Thank you for all your kind words. It's been a trying few weeks.
Update in a nutshell:
While waiting for my NIPT results, I went to see Prof Nicolaides at the FMC. He repeated the NT and bloods, looked at soft markers and returned a much higher risk of 1:2. I had a CVS done there and then, because the wait for the NIPT would have simply agonising. And I was at rock bottom. In Nicolaides words: 'Have the CVS or go and get drunk until you hear back about the NIPT.'
He also diagnosed an AVSD.
CVS came back two days later positive for Trisomy 21. The baby is a boy, all the more heartbreaking because he's the fraternal twin of my 3 year old boy who was conceived via IVF at the same time.
UCH (an outstanding hospital) followed up the test with fetal cardiologists who actually dispute the AVSD. Though of course it's early to rule out heart or other organ defects.
They advised waiting for full karyotyping in case of placental mosaicism. That came back yesterday confirming the T21 DX.
It has been a heartbreaking time. I've read every study on Down Syndrome I can get my hands on, talked to doctors, watched documentaries, talked to God, friends, parents and searched the very depths of my spirit and soul.

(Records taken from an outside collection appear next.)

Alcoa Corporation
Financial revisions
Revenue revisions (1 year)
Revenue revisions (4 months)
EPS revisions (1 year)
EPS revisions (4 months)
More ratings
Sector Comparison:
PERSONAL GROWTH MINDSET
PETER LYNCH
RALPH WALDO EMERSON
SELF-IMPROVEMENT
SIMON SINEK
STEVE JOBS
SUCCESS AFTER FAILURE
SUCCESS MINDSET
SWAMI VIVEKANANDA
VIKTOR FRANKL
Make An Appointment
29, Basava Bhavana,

In all my research, the recurring theme that haunts me is the child's later life. While I believe babyhood a and childhoods can be rich and rewarding for children with DS, the prospects for adult life look daunting, less supported, and potentially beset by dementia, deafness, loneliness and coping with parent's eventual death.
While that may seem a very bleak outlook, to me its a crucial consideration. Am I saddling this baby with a life that entails perhaps 20, 30 years of hardship just so I can have my precious third child?
To me, right now (and this is by no means a cut-and-dried decision), taking the decision to stop that potential suffering while the baby is still blissfully unaware seems like the most maternal thing to do. And it breaks my heart. Looking forward, I doubt I will ever recover from that decision. But whether I have to fight that demon for the rest of my life seems secondary to what I think is best for this little boy. I will cope, or at least have mechanisms to do so. The child may not.
This is a hugely personal decision of course, rife with inconsistent logic and doubts, but in the absence of a better way to make a decision, my instinct is the only thing I think I can trust.
For those who choose to carry on a T21 pregnancy, I think you're also doing the right thing.
Thank you for all your support and kindness so far. For whoever is also in the 1:44 camp, take heart: I was the 1. I hope you will all be the 43.